Lila thought that she might have misunderstood him. She looked at Dr. Roberts in confusion. “When I ended the sessions?”
“Yes. You had a number of issues that warranted deeper discussion. But it was your right to end the relationship.”
“I didn’t stop our sessions, Dr. Roberts. You told my mom that you didn’t need to see me anymore.”
Dr. Roberts raised an eyebrow. “I’m sorry, Lila, but that’s not true.” He opened the file again and began to dig. “You wrote me a letter.”
When he found what he was looking for, Dr. Roberts handed Lila a piece of paper with a single typed paragraph. It informed Dr.
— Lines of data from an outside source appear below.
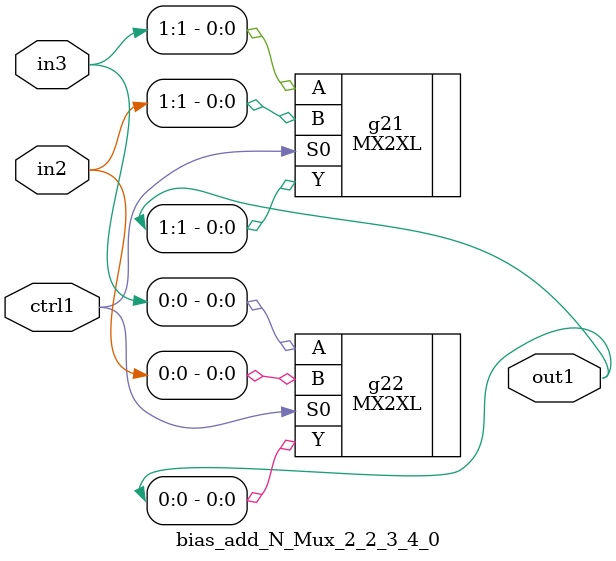
<source format=v>
`timescale 1ps / 1ps


module bias_add_N_Mux_2_2_3_4_0(in3, in2, ctrl1, out1);
  input [1:0] in3, in2;
  input ctrl1;
  output [1:0] out1;
  wire [1:0] in3, in2;
  wire ctrl1;
  wire [1:0] out1;
  MX2XL g21(.A (in3[1]), .B (in2[1]), .S0 (ctrl1), .Y (out1[1]));
  MX2XL g22(.A (in3[0]), .B (in2[0]), .S0 (ctrl1), .Y (out1[0]));
endmodule



</source>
Roberts that Lila was terminating her therapy. The signature at the bottom came close to being Lila’s—but it wasn’t.
“I…” Lila could find no words. How could this letter even exist?
“I called your house, spoke to your mother. She said that you decided to work with a different therapist. Was that not true?”
So many memories had been lost back then, disappearing into the murky dark of Lila’s denial—her self-loathing—but there had never been another therapist. Lila shook her head slowly as she remembered her mother’s many objections: the cost, the constant driving to appointments, and, of course, the embarrassment. People were talking about it: the rape, the investigation, the suicide—the ugliness that was Lila Nash. Which one had been the final straw that pushed her mother to forge that letter?